From right to left, Inter will reach the one-two between Bastoni and Perisic that will lead the young Italian central with one foot inside the small opponent area. A moment before the decisive cross, however, Bernardeschi – who had let himself be fooled just before on the wing – will desperately manage to dirty the ball. Juventus will raise again at random and de Vrij will be able to restart the action for Inter. Before arriving at Dumfries’ opportunity there will be two new crosses: first one from Barella (too long at the far post), and then one from Dzeko (rejected at the edge of the small area by Chiellini). Only later will Inter be able to find the right one with Calhanoglu, freed again from the triangle with Perisic and Bastoni.
I could go on for so long, but the point is precisely that, despite this ease in manipulating the opponent and entering the area, it took Inter 121 minutes to finally find the combination of events that led them to score the goal. of victory.

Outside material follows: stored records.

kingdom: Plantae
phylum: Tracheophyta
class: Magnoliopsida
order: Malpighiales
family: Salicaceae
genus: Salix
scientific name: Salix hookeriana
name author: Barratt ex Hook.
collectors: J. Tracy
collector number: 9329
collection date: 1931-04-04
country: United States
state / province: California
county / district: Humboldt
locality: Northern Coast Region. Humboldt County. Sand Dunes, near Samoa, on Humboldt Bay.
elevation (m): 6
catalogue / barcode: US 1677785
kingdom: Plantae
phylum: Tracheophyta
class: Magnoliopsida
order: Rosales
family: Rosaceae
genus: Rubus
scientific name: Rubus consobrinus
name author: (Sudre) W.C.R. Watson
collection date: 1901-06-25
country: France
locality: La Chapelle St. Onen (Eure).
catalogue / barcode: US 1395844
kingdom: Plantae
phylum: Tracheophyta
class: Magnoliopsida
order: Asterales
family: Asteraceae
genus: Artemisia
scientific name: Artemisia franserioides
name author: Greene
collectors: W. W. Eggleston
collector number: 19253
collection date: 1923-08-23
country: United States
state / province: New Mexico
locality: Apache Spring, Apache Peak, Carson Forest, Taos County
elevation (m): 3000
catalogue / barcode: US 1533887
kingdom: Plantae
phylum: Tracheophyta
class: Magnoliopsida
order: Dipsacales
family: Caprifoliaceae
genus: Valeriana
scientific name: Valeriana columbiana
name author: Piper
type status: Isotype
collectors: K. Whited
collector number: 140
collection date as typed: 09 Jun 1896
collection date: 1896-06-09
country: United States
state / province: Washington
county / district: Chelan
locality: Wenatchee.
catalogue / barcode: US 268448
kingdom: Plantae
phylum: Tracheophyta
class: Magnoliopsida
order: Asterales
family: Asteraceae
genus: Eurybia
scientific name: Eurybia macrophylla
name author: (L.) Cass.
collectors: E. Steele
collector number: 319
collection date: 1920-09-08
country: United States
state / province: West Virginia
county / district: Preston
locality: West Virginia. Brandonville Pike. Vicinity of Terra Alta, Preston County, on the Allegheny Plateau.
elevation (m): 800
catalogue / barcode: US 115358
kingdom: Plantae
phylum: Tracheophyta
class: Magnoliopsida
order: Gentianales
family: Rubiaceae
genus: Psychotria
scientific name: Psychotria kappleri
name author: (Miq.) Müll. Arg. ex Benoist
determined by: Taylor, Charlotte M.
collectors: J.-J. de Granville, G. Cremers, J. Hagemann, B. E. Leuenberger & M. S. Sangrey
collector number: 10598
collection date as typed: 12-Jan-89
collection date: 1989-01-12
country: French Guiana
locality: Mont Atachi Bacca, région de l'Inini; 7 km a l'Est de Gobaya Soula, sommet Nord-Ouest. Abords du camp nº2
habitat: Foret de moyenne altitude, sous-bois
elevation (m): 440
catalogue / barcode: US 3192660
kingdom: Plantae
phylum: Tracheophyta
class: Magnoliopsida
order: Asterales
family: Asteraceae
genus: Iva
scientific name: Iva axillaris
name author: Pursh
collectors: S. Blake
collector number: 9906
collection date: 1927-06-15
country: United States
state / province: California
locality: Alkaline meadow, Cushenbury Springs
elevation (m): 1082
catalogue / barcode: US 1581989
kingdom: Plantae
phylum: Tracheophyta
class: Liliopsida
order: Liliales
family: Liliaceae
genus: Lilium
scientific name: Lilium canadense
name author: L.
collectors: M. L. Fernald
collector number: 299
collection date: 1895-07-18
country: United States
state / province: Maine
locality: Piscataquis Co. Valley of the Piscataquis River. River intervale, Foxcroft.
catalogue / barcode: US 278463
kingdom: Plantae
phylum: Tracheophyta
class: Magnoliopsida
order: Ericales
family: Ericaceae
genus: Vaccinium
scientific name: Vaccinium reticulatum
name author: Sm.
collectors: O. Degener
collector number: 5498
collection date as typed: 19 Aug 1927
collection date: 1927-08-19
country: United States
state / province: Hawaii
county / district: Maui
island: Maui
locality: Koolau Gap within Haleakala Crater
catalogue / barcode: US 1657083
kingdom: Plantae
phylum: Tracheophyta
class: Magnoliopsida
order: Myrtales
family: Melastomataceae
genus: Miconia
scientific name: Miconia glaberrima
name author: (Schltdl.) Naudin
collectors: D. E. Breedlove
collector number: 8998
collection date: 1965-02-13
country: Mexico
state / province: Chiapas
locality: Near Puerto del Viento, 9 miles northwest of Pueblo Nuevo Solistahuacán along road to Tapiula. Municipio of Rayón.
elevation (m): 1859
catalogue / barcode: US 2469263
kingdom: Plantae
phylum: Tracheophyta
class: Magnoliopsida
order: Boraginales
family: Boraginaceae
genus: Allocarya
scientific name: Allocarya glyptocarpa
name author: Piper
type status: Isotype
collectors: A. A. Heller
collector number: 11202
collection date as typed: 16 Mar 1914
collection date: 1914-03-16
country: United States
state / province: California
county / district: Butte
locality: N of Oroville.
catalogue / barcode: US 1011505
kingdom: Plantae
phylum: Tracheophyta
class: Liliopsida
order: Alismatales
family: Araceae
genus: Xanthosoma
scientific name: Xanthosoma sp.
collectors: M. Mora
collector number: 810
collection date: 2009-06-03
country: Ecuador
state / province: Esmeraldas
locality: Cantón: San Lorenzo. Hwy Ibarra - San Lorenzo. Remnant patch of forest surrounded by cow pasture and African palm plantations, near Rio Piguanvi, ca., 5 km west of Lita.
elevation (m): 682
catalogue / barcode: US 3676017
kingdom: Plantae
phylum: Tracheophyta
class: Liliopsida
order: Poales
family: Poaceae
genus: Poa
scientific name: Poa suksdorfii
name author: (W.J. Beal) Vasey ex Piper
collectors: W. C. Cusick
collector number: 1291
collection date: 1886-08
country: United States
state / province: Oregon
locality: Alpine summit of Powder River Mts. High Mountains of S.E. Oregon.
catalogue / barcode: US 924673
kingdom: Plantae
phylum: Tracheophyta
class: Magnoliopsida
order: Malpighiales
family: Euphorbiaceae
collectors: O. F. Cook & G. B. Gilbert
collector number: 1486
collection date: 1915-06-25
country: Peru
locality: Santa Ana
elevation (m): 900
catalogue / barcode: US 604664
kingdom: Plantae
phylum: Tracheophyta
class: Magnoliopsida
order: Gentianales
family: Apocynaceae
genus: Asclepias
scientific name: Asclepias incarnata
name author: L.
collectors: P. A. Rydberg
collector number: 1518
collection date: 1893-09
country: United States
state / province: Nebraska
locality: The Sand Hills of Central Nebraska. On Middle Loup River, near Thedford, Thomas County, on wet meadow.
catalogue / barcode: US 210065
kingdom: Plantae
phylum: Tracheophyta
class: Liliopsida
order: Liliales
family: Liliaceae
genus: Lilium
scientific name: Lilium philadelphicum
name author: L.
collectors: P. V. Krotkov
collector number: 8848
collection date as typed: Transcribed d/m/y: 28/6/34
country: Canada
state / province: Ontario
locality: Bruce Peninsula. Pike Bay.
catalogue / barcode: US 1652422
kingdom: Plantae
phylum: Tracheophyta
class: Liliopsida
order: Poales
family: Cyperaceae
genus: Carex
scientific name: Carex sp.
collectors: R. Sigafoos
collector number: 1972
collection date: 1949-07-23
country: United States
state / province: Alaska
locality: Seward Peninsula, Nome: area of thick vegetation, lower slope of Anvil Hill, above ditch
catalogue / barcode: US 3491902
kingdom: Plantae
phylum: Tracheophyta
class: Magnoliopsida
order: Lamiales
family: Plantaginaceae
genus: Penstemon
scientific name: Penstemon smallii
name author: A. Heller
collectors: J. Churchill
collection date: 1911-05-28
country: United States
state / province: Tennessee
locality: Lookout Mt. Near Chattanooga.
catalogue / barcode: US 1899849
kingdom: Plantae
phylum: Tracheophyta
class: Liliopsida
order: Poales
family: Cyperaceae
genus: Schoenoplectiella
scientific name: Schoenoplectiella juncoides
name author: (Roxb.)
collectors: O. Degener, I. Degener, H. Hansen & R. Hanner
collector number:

With Lewandowski, Haaland, Mbappé or Salah maybe he would have closed it a hundred minutes earlier but, in the absence of players of this type, Inter did the best they could to bend their luck instead of speculating on the clock to bring the game on penalties. On the other hand, with such overt domination what advantage would it have?
At 120 ‘, with many players bent by fatigue, Skriniar changed his game for the umpteenth time to the right, where he found Brozovic, who in turn opened the game towards Dimarco. The Italian winger, following the usual pattern, activated the triangle, this time with Correa, who freed him on the trocar. Then his cross into the box came out short – because Dimarco is not Alexander-Arnold – but Juventus were so low that, as we have seen, nothing was enough to break their defensive equilibrium. At that moment it happened to Alex Sandro, but in the previous minutes it could have happened to Rabiot if he had sent the ball under the seven of his goal, or to Bernardeschi if he had touched Bastoni’s foot instead of the ball, or to Perin se instead of holding the header on Dumfries had it slipped out of hand. A matter of details.
First the cross from which Dumfries’ opportunity arises, then the one from which Sanchez’s goal springs: Inter does nothing but repeat internalized patterns.
Alexis Sanchez would say that if it happened to Alex Sandro and not the other two there is a reason, just as there is a reason if that mistake was transformed into a goal by him and by no one else. That reason is that “champions do things that others don’t”, and this is difficult to argue, because goals must be scored even when they seem impossible to miss. But if the problem is the absence of champions – and who knows maybe one day Allegri, following this logic, will come to say that Morata, Dybala or Kean would have missed this goal – then perhaps it is better to try to create opportunities that even normal players would know. score, waiting for luck to help you. In the end, what’s better?